From the records below, pull out every line that contains the word "state".

▸ Records supplied:
▽

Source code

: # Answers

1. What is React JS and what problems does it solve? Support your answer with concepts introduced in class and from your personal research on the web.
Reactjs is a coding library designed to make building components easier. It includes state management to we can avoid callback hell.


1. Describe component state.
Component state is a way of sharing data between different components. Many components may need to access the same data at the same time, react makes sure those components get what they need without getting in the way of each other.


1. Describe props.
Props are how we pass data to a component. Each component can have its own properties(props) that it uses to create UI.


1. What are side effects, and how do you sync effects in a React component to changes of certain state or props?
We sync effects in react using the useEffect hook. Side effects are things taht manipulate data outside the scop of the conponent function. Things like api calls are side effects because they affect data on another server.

△

▸ Solution for this task:
Reactjs is a coding library designed to make building components easier. It includes state management to we can avoid callback hell.
1. Describe component state.
Component state is a way of sharing data between different components. Many components may need to access the same data at the same time, react makes sure those components get what they need without getting in the way of each other.
1. What are side effects, and how do you sync effects in a React component to changes of certain state or props?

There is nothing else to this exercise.